PostWatch is not directed to, designed for, or intended for use by children under the age of 13. HOAPOST, LLC does not knowingly collect personal information from children under 13 in compliance with the Children's Online Privacy Protection Act (COPPA, 15 U.S.C. §§ 6501-6506).

PostWatch requires all users to be at least 18 years of age. By creating an account, you represent and warrant that you are at least 18 years old. If we learn that we have inadvertently collected personal information from a child under 13, we will promptly delete that information and terminate the associated account.

If you believe a child under 13 has created an account or provided personal information through PostWatch, please notify HOAPOST, LLC in writing at P.O. Box 53, Fairburn, GA 30213 so we can take appropriate action.

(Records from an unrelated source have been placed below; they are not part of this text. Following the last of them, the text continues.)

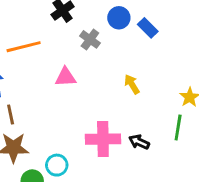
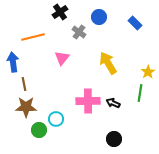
blue rectangle: (148, 28) -> (135, 23), moved
pink triangle: (65, 77) -> (62, 58), turned -49
yellow arrow: (132, 84) -> (108, 63), size x1.6

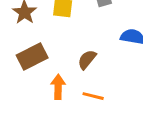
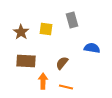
brown rectangle: (32, 56) -> (26, 61), turned 30

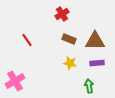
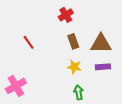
brown rectangle: (69, 39) -> (73, 41), turned 48
green arrow: (89, 86) -> (79, 92), moved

10. Data Breach Notification

In the event of a security breach that affects your personal data or biometric information, HOAPOST, LLC will:

• Investigate and contain the breach as quickly as reasonably possible.
• Notify affected users within the timeframe required by applicable law, including but not limited to the Georgia Personal Identity Protection Act (O.C.G.A. § 10-1-912), which requires notification in the most expedient time possible and without unreasonable delay.
• Provide notification that includes: the nature of the breach, the types of data affected, steps HOAPOST, LLC is taking in response, and recommended steps users should take to protect themselves.
• Notify applicable state regulatory authorities as required by law.

Given that PostWatch processes biometric data, which is considered sensitive personal information under multiple state statutes, HOAPOST, LLC treats any breach involving biometric data with heightened urgency and response.

11. Service Ownership

PostWatch is a service provided by and wholly owned by HOAPOST, LLC. PostWatch is not a separate legal entity. All data collection, processing, and storage described in this Privacy Policy is performed by HOAPOST, LLC.

12. Changes to This Policy

HOAPOST, LLC reserves the right to update this Privacy Policy at any time. Material changes will be communicated through the platform or via email. Your continued use of the Service after changes are posted constitutes acceptance of the updated policy.

13. Contact

For privacy inquiries, submit a written request to:
HOAPOST, LLC — P.O. Box 53, Fairburn, GA 30213

Written correspondence is the sole and exclusive method of contact with HOAPOST, LLC.